I am (moderately, not really) scandalized to discover recently that a handful of iconic, high-rotation recipes that I’ve been eating for my entire life are not family standards passed down from generation to generation. Instead, they came from the 1980 edition of the First Presbyterian Church of Conroe cookbook, titled Breaking Bread. That’s the church my Granny, Bettye Wakefield, took me to for several years.
What my mom, Andrea Durrett, remembers about the 1980 edition of this book is that it was partly inspired by a man in the church who was a great baker, and held some cooking classes that Granny and Grand Duke (John, my grandfather) went to. It’s a pretty solid, if of its time, collection of recipes, bound with a binding comb. Granny gave her a copy, and one to her sister and my aunt, Susan Eckis. “When I’m looking for a chicken recipe, I’ll pick up several cookbooks and I always pick up Baking Bread,” my mom says. “It used to be the Joy of Cooking — Mother gave it to me when I was in my 20s, but it’s like an encyclopedia. It’s good for general ideas, but at the time was way too technical for me.”

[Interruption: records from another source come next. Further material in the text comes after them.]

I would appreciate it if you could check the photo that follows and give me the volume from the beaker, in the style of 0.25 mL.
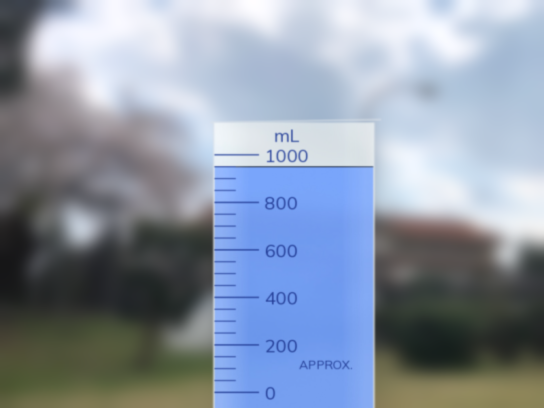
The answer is 950 mL
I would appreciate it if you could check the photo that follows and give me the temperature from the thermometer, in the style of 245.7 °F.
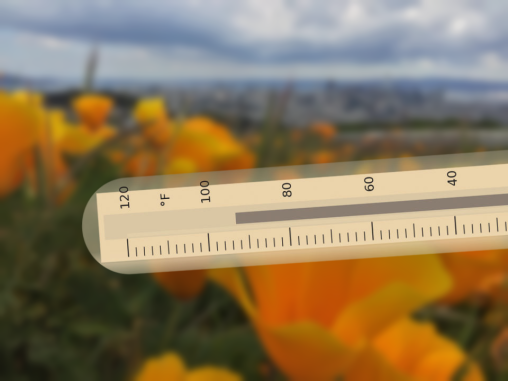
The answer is 93 °F
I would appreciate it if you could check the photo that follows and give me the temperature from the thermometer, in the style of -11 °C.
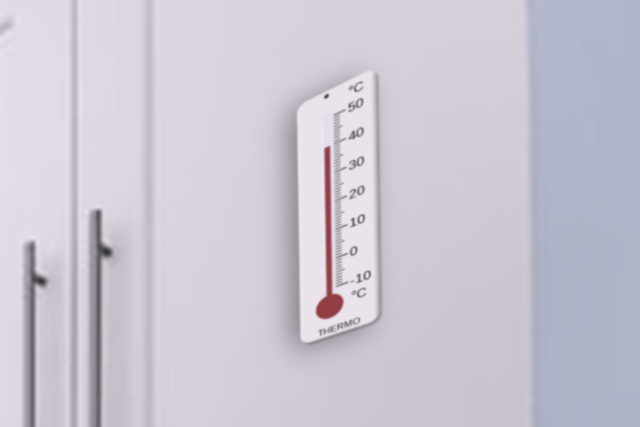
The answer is 40 °C
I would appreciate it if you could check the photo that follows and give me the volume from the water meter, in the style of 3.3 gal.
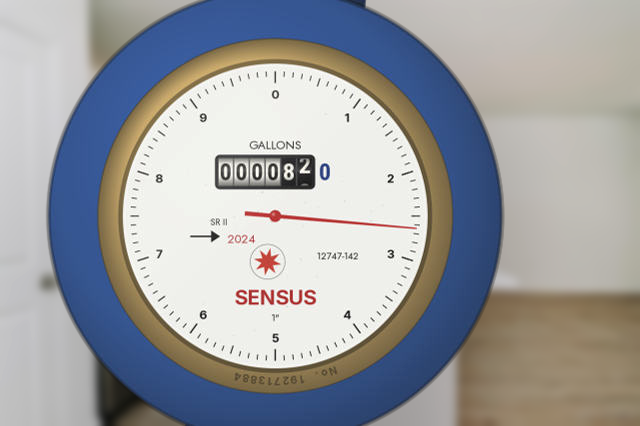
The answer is 822.6 gal
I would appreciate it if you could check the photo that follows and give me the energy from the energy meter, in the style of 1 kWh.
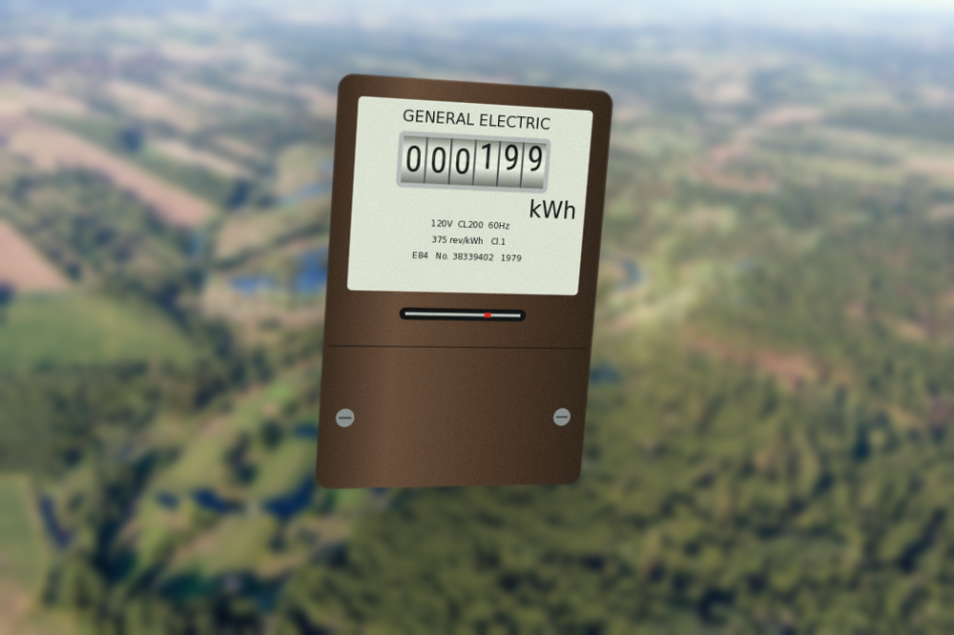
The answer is 199 kWh
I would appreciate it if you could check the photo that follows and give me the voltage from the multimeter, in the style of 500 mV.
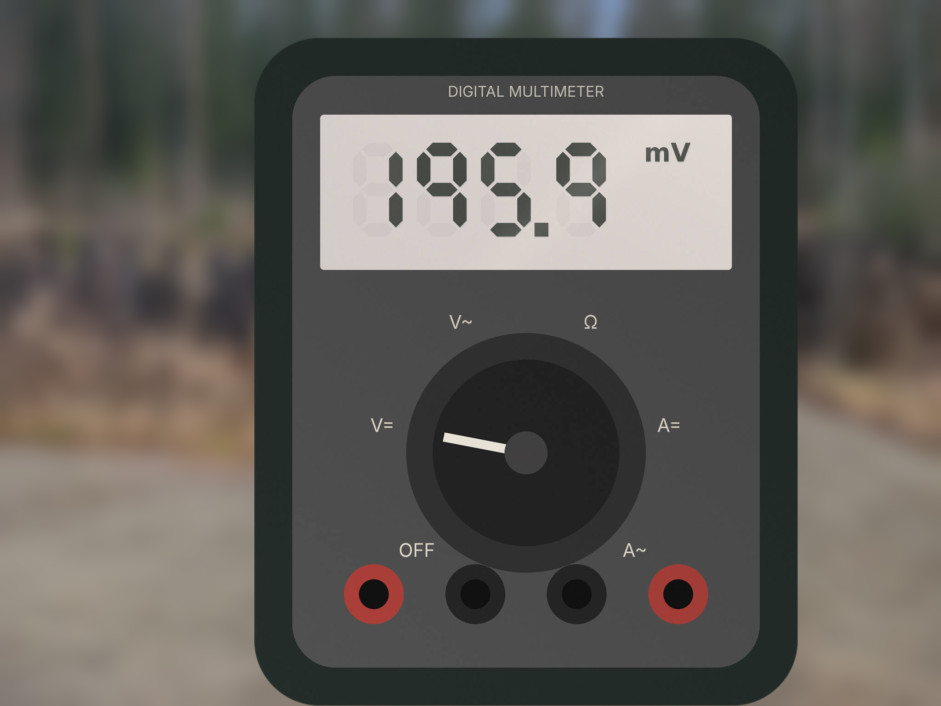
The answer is 195.9 mV
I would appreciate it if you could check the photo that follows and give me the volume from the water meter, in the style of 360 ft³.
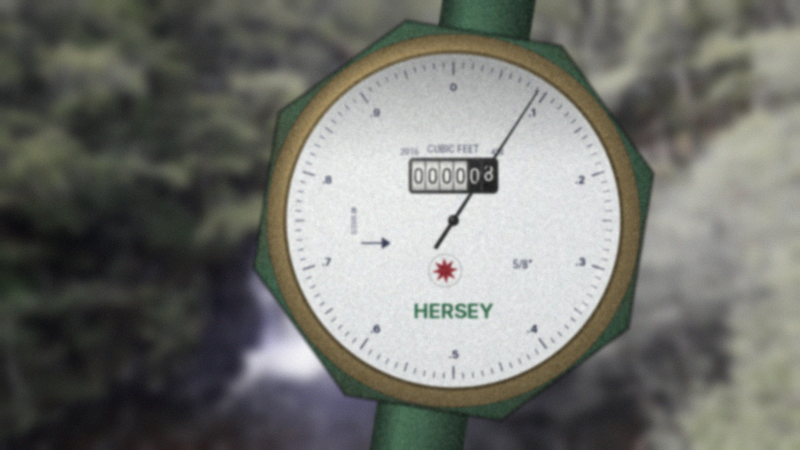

We were not a mother/daughter duo who cooked together. I was uninterested, and she wasn’t about making me help in the kitchen before meals. I did earn a $5 a week allowance for doing the dishes, and I hated every minute of it. I didn’t get interested in cooking until I bought my own house nearly a decade ago and started hosting my family for holidays. I’ve pushed away from a lot of our traditional dishes, other than cornbread dressing, because that would cause a riot.